Steel, silicone, pvc hoses, grease and other mixed media, kinetic sculpture.
Pavilion Project of the 12th edition of Gwangju Biennale, commissioned by HIAP
Since she relocated to Amsterdam, Lee’s work has taken on more biomorphic forms, while the ambiguity of submission and dominance, victimhood and sabotage, has persisted, further fine-tuned into an exceptional duet—between soft and hard, in material terms. every joint every spine every end (2018) is composed of PVC hoses and steel hooked to a motor and swirling slowly in grease, like pulsating umbilical cords severed from the fetus and yet attached to the mother, or some malfunctioning wetware. In Ophelia when you died (2018) we witness what seems like a mutant abortion as the “organs” (hoses and pipes) violently tear themselves into miserable scraps after running out of lubrication. From these frequent invocations of womb, guts, and mortality one catches a glimpse of an exceptionally original, and provocative, aspect of Lee’s endeavor: the apotheosis of vore1 from its paraphilic origin into a creative attitude and an ontological metaphor. In the erotic desire for the total obliteration of self, just as in an all-engulfing practice, one yearns for that threshold state in which all identity, distance, and meaning collapse. A relationality founded on a state of loss; the abjection of self par excellence.
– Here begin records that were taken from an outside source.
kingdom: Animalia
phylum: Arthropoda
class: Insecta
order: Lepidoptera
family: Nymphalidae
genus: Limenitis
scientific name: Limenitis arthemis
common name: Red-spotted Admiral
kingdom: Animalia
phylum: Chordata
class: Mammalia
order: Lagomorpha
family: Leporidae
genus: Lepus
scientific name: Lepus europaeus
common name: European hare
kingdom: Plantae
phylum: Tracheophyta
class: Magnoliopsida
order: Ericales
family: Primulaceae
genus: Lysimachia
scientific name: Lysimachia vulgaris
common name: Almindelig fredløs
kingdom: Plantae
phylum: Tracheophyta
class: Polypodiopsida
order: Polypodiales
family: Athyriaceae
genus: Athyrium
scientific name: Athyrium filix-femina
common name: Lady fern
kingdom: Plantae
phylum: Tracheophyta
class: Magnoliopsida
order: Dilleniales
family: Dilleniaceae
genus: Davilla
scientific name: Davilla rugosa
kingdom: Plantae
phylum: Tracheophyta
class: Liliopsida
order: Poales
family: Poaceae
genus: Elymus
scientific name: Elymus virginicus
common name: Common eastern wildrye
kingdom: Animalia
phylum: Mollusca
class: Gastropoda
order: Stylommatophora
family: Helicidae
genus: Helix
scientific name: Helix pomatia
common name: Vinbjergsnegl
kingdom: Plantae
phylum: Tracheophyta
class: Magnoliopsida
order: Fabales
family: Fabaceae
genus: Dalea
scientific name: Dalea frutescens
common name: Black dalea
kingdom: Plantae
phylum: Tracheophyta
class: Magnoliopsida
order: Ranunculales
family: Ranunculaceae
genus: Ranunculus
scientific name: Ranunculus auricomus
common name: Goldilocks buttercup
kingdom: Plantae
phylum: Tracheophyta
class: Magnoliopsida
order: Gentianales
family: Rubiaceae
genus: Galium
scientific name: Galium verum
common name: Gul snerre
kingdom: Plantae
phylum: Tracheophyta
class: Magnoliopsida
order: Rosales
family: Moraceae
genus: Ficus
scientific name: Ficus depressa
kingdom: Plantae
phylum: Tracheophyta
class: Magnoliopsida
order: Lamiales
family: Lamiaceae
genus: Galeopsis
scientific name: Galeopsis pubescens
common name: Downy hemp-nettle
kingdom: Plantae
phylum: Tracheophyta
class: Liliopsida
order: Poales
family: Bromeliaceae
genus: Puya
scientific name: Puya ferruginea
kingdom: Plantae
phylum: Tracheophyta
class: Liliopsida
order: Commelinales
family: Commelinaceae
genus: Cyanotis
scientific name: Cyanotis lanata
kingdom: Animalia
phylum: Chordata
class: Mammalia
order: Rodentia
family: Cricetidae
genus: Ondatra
With the support of Arts Council Korea / Rijksakademie van Beeldende Kunsten
Back to our first encounter: what was missing from the documentation was, as already hinted in its title, a reference to Frederick Kiesler’s Endless House (1947-1960). Kiesler famously conceived of his house as a living organism where all ends meet to perform a sort of self-sufficient cyclicality. I read Lee’s appropriation as a gesture toward something much more somber, a metaphor for cruel entrapment. On a symbolic level, Lee’s abject sculptures—breathless, suffering, doomed to slow death as though by lethal infection—are inmates of our environment. With a ghostly glimmer, they mirror the lived experience of many—certainly, some groups more than others—in this era of universal suffocation. In time, the initial revulsion of their presence slowly dissipates into a sense of “asthmatic solidarity.”2 Like haunting, elegiac poems that chill the spine and curdle the blood, they take our breath away, then let it return with a vital vigilance, to endure.
 “Vorarephilia (vore) is an infrequently presenting paraphilia, characterized by the erotic desire to consume or be consumed by another person or creature… Because this sexual interest cannot be enacted in real life due to physical and/or legal restraints, vorarephilic fantasies are often composed in text or illustrations and shared with other members of this subculture via the Internet.” Separating vore from sexual cannibalism is the absence of chewing: “In vore, the victim is swallowed whole, while still alive.” Amy D. Lykins and James M. Cantor, “Vorarephilia: A Case Study in Masochism and Erotic Consumption,” Arch Sex Behav 43 (2014): 181–86.
 Borrowing from Franco “Bifo” Berardi’s description of watching the video of Eric Garner’s assassination, in Breathing: Chaos and Poetry (South Pasadena, CA: Semiotext(e), 2018), 15.